There is no known cause of autism spectrum disorder and no cure. The number of children with autism spectrum disorder is increasing rapidly — in 2000, 1 in 150 children received a diagnosis, now it is 1 in 68.
Currently, the Center for Disease Control tracks ASD diagnoses in 11 states. Yet, in order to track its prevalence and distribution, researchers need to scour through thousands of pages of often complex records.
A team of UA researchers aims to change that.
“Our project hopes to make that process a lot faster, cheaper, easier, and bigger,” said Gondy Leroy, a professor of management information systems in the Eller College of Management.
The project is being funded by a grant of $292,404 from the Agency for Healthcare Research and Quality, a part of the U.S. Department of Health and Humans Services.

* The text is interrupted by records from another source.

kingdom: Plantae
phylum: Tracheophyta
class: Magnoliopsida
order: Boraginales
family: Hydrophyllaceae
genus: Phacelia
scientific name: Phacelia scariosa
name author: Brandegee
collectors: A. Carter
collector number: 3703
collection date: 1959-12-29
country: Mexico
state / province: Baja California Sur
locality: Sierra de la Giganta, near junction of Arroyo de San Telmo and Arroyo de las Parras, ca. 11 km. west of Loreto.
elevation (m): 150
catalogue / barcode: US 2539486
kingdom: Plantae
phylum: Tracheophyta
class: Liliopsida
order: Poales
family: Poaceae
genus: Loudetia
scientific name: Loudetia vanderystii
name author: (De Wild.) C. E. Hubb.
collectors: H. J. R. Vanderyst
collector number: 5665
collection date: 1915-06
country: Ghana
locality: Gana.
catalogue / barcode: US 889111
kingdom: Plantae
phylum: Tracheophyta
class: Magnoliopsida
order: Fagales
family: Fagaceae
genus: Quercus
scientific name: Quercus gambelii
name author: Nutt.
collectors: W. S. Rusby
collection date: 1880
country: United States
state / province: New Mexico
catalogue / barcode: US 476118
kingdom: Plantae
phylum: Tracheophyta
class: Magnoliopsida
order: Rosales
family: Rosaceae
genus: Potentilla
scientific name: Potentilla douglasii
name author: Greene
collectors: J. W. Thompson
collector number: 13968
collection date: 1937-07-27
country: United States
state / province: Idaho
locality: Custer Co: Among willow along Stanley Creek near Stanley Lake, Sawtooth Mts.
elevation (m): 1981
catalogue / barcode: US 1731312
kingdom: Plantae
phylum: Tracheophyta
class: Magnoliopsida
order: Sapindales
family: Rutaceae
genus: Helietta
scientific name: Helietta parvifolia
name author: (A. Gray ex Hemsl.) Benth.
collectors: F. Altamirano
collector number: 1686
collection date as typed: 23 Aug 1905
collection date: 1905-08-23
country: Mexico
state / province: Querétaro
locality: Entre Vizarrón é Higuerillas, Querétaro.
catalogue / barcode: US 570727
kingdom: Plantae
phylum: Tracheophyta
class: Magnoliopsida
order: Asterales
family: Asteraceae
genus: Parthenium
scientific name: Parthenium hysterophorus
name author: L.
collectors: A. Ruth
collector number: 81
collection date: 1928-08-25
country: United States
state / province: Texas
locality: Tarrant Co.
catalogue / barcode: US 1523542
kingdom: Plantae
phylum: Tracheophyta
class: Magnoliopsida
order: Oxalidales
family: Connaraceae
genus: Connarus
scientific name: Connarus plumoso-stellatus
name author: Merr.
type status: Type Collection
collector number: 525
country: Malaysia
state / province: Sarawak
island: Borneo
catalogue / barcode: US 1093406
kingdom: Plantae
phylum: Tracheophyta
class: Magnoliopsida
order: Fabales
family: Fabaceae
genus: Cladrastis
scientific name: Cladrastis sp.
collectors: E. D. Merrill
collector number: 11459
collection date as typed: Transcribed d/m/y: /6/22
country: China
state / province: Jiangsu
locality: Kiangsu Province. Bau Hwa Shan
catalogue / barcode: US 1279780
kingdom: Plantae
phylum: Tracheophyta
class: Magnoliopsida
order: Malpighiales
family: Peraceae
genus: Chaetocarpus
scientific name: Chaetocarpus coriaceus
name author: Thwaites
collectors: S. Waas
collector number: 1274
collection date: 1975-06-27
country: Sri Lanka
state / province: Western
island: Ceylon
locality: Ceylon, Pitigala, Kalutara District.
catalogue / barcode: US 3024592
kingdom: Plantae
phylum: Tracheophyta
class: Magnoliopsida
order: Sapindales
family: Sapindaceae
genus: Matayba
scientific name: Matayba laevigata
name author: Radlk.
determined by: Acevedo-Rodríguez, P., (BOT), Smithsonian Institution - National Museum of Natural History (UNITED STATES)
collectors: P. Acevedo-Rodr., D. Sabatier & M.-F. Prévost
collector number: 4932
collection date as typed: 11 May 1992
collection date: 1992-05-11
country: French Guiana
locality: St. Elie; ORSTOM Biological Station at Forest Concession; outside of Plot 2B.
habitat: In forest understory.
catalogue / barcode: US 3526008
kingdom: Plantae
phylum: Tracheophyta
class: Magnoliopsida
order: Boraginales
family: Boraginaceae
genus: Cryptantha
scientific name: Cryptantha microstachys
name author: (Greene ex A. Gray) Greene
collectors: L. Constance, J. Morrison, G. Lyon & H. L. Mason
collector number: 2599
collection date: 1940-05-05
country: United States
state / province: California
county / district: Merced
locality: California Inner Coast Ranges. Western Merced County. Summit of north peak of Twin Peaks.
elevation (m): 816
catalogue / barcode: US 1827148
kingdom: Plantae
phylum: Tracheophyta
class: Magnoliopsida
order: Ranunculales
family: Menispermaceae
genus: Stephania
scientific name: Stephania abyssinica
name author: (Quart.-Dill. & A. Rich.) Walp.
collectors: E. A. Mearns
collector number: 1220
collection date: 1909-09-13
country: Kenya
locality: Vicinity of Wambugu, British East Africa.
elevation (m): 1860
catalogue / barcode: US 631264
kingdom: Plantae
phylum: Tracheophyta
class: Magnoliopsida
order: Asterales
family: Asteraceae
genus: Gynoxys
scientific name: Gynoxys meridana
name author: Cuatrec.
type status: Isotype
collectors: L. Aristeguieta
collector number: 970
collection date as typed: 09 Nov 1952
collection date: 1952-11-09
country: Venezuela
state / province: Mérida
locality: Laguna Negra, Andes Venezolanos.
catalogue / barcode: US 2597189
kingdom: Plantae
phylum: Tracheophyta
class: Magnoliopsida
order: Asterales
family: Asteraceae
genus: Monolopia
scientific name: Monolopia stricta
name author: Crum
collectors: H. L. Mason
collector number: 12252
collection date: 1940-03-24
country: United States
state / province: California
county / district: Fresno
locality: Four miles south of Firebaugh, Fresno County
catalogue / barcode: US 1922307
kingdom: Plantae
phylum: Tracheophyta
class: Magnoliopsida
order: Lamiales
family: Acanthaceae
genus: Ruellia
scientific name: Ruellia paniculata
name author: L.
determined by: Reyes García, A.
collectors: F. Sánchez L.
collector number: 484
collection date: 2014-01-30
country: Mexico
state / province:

Her team is creating Natural Language Processing algorithms that can “read” the text of electronic health records and identify mentions of the criteria that are used to diagnose ASD.
Leroy, alongside Mihai Surdeanu, an associate professor of computer science, is responsible for developing the algorithms.
The team also includes Sydney Pettygrove, assistant professor in the UA Zuckerman College of Public Health, who helps provide the electronic health records and Maureen Kelly Galindo, genetics and developmental research coordinator in the UA College of Medicine, who provides clinical feedback on the analysis of the health records.
Two months into the two-year project, Leroy said they have an algorithm that can successfully identify and annotate some of the diagnostic criteria for ASD.
They are currently working on training a machine learning algorithm which can learn from its mistaken identification and do better in the future.
One of the diagnostic criteria the algorithm will look for in the health records is if children make eye contact with their caregiver. This measure of decreased social interaction can be written by doctors and psychologists in many different ways.
One of the challenges for the algorithm is to be able to correctly identify all these different phrases — something that comes naturally to human researchers.
Another challenge is providing the learning algorithms with a sufficient number of examples of all 12 diagnostic criteria for ASD, even those that are very rare, for it to be able to recognize in the future.
As of now, the team is working with a small sample of Arizona health records.
“Ideally, we want to scale up and go as big as the entire United States,” Leroy said. “Then we could test whether something in the environment is affecting ASD.”
With the current data, Leroy plans to conduct a set of case studies to determine how ASD diagnosis has changed over time or based on who is doing the diagnosing.
According to Pettygrove, the recent increase in ASD diagnosis could be attributed to a greater awareness of the disorder among the population and doctors. For example the number of non-Hispanic white children diagnosed with ASD used to be 3.8 percent more than Hispanic children. That gap has since narrowed.
Yet, Pettygrove said she cannot rule out environmental or regional factors that could be the cause of ASD.
A future case study with the help of data collected from this algorithm could help answer these questions Leroy said.
Pettygrove also said they are studying how the language used to describe ASD has changed over the years.
More critically, this technology could be used to help flag cases of ASD from healthcare records and help lead to earlier diagnoses of ASD and earlier treatment interventions for children, Pettygrove said.
“Children who are evaluated earlier in life and receive services at a younger age do better in the long run,” Pettygrove said.
In the future, Leroy believes this algorithm could also benefit the study and diagnosis of mental illnesses. If it can lead to earlier and increased services for children with ASD, it could do the same to help those suffering from mental illness.